▶ **AUFGABE A**: Übersetze den folgenden Satz aus dem Textauszug ins Englische: „Die Leute dort begnügen sich mit der Nachricht, daß Raja und Rani geheiratet haben.“
▶ **AUFGABE B**: In welchem Bundesstaat liegt Nagbur laut dem Textauszug?
··· TEXTAUSZUG
Des Blättchens 12. Jahrgang (XII), Berlin, 6. Juli 2009, Heft 14

Bemerkungen

Quakquak

Die Times of India hat der hiesigen Presse zufolge berichtet, daß Hindubauern in Nagbur im Bundesstaat Maharashtra den Frosch Raja und die Fröschin Rani miteinander verheiratet und damit einem Brauch gefrönt haben, der den Regengott gnädig stimmen. Die Meldung in ihrer Schlichtheit zeigt, wie sehr ferne Kulturen der westlichen Kultur hinterherhinken. Die Leute dort begnügen sich mit der Nachricht, daß Raja und Rani geheiratet haben. Was für einfache Gemüter, was für ein zurückgebliebenes Zeitungswesen. Der gebildete Kulturmensch in der westlichen Hemisphäre will mehr wissen. Und ihre Medien stillen seinen Wissensdurst mit wertvollen Informationen. Daß Braut und Bräutigam ihr ganzes Leben im Sumpf verbracht und dort gequakt haben, ist eine Lebensleistung von öffentlichem Interesse. Auch ist äußerst wissenswert, mit wem die beiden vordem alles verheiratet oder anderweit liiert waren, wie viele Kinder jeder aus welcher Beziehung hat, und an welchem Ort und unter welchen Umständen diese gezeugt wurden. Was sagen die Verflossenen zu den Brautleuten? Was trugen die Hochzeitsgäste zur Trauungszeremonie? Wer war unter den prominenten Gästen an Adelssprossen, Weltmeistern, Künstlern, Steuerflüchtlingen und sonstigen Persönlichkeiten von Bedeutung? Dies und vieles andere bleibt unerörtert und zeigt in seiner Mangelhaftigkeit die Rückständigkeit des betroffenen Kulturkreises. Man sollte überlegen, wie man den bedauernswerten Menschen helfen kann. Eine Friedensmission der NATO wäre sicherlich eine erwägenswerte Möglichkeit.
······
··· VORLIEGENDES MATERIAL
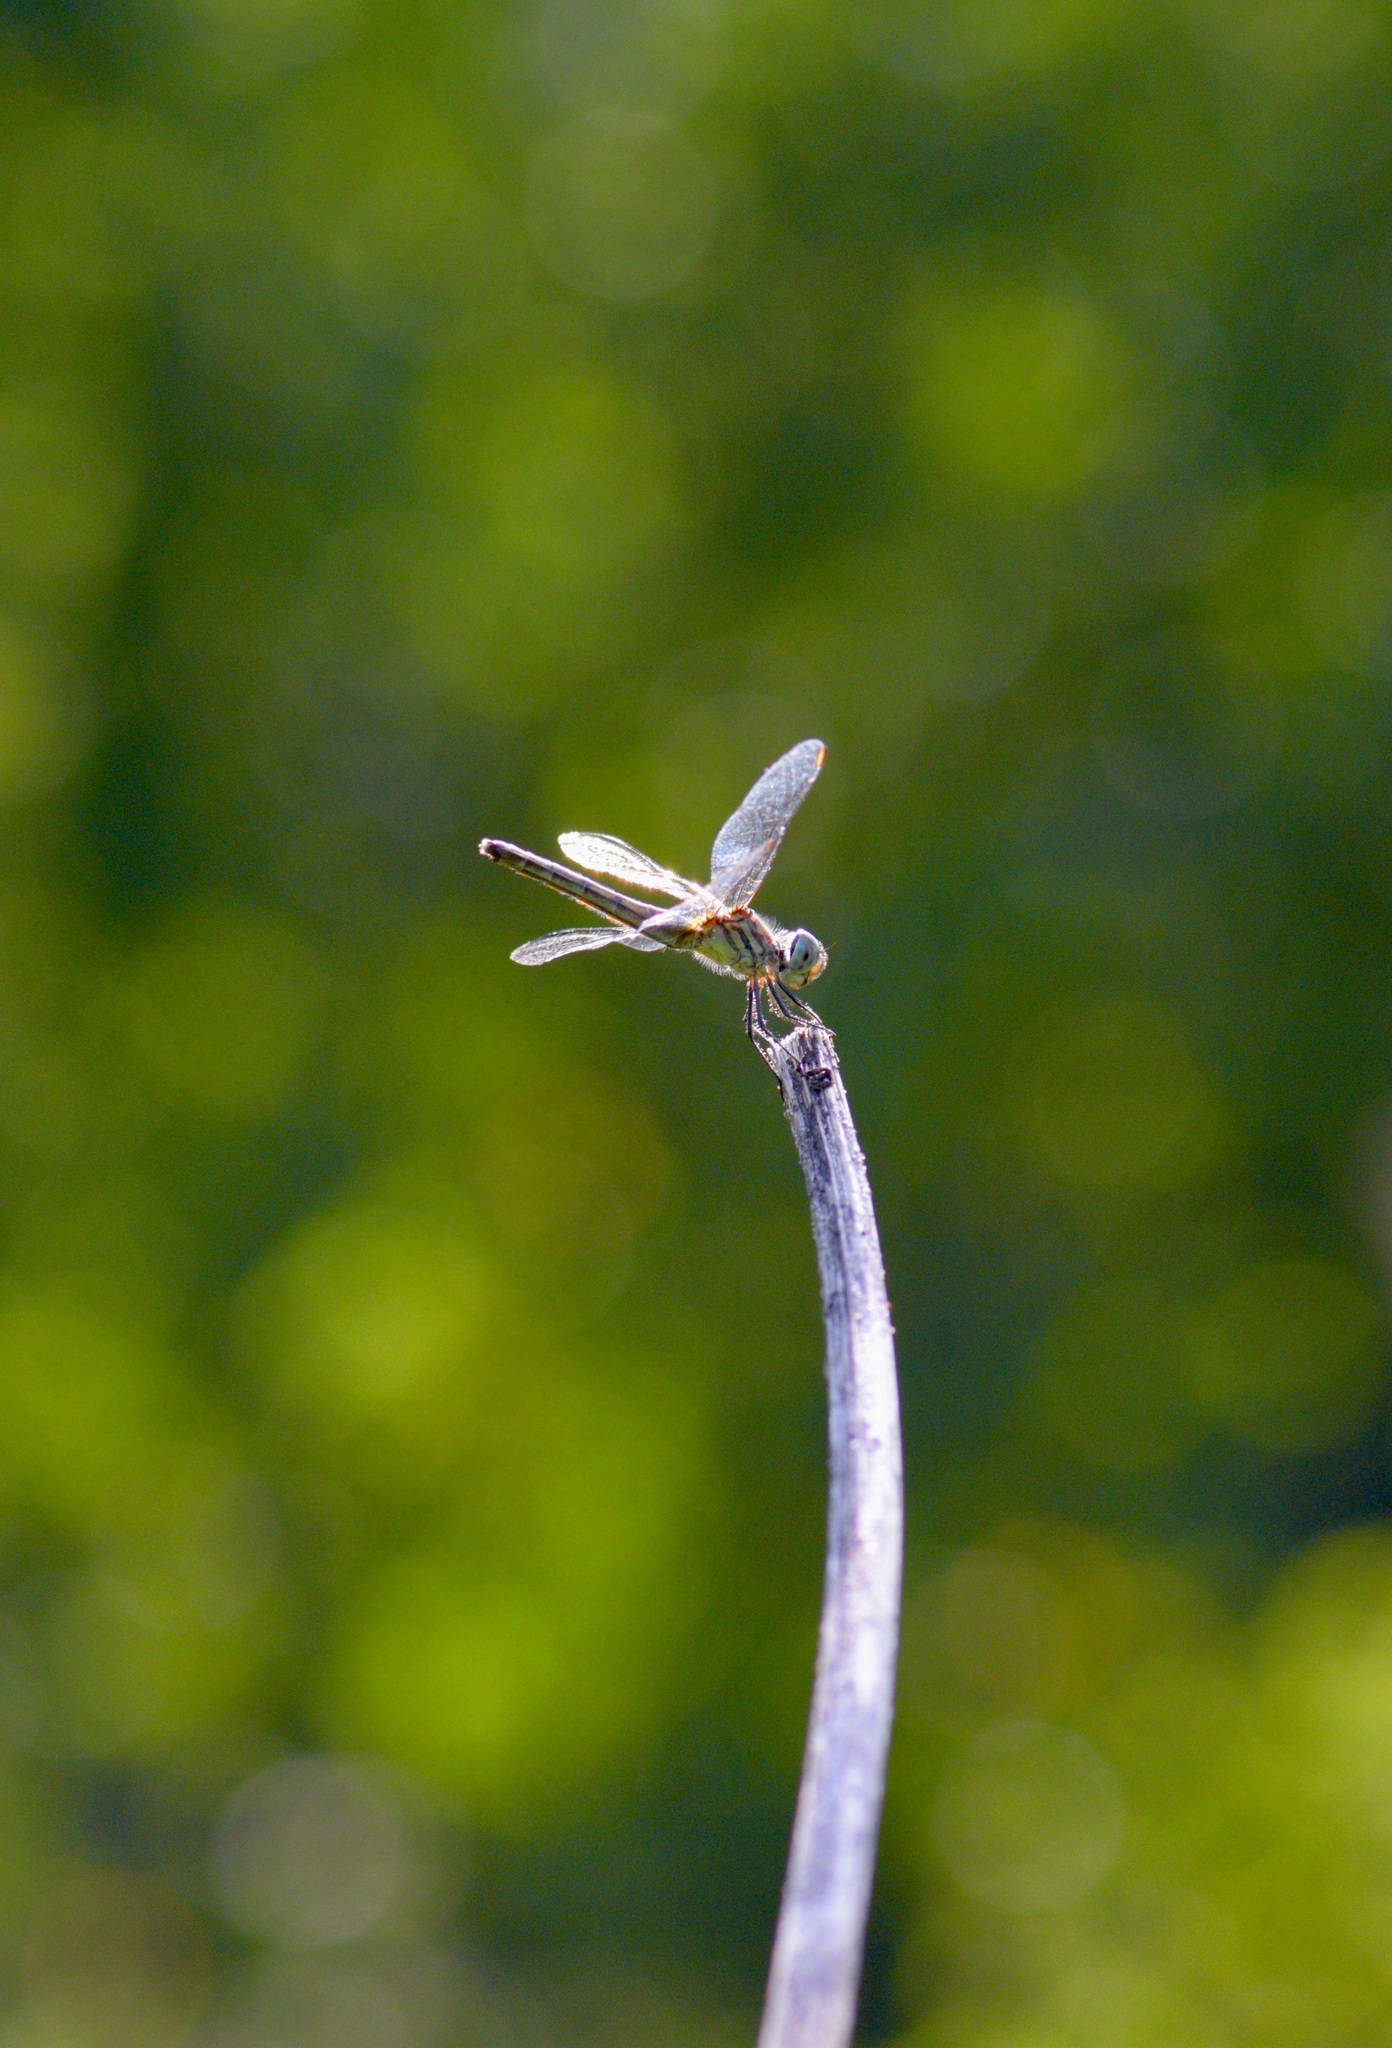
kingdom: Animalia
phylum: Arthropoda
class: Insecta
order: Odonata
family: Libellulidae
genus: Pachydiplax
······
··· VORLIEGENDES MATERIAL
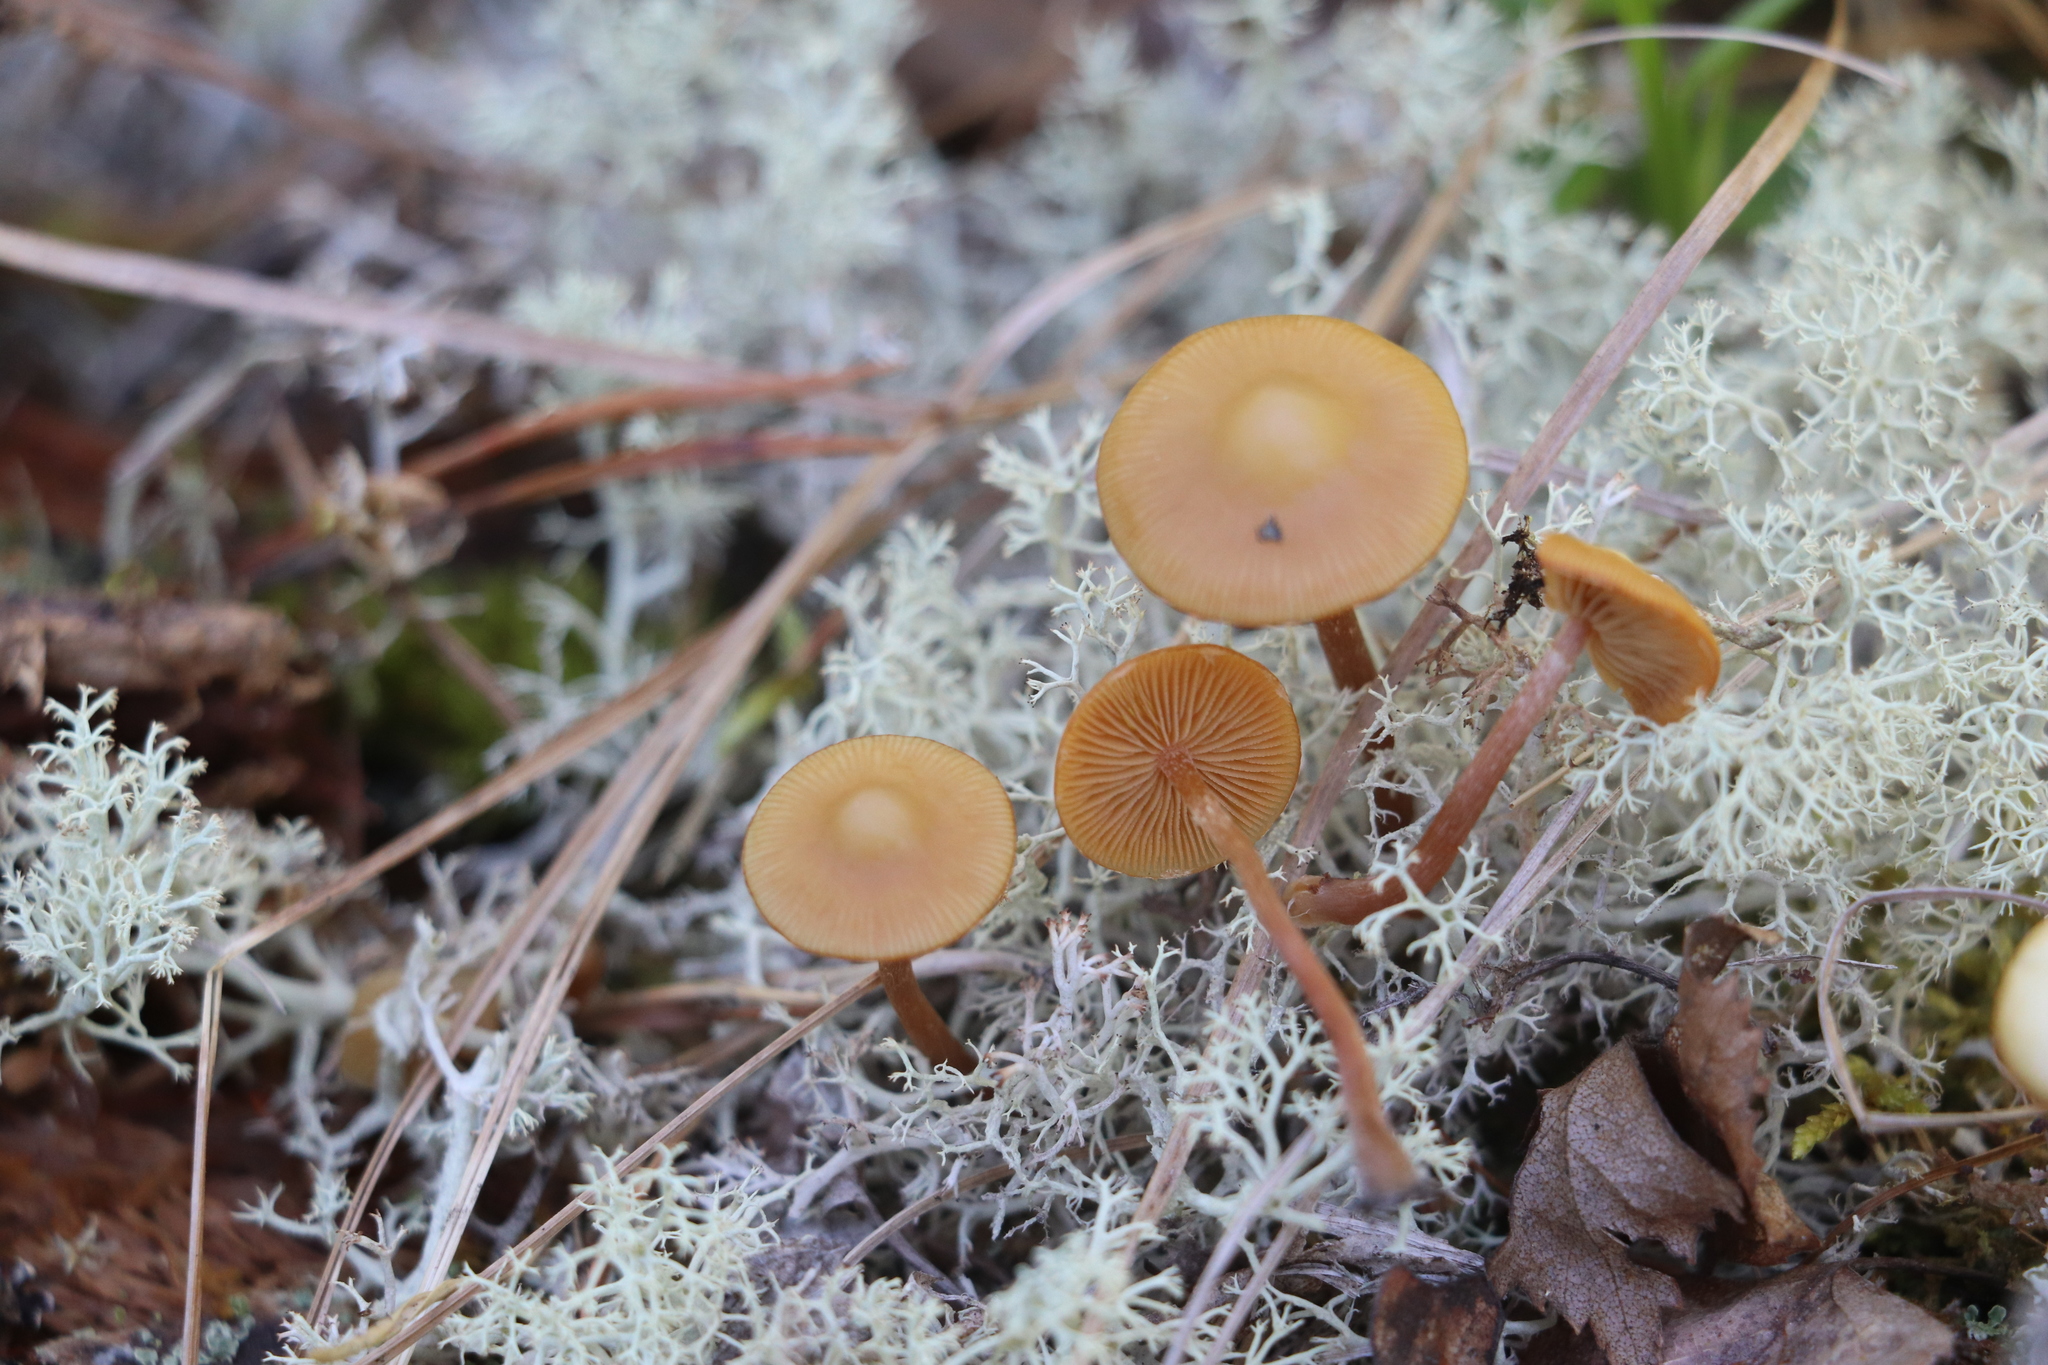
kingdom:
······
▶ **LÖSUNG A**: The people there are content with the news that Raja and Rani got married.

▶ **LÖSUNG B**: Im Bundesstaat Maharashtra.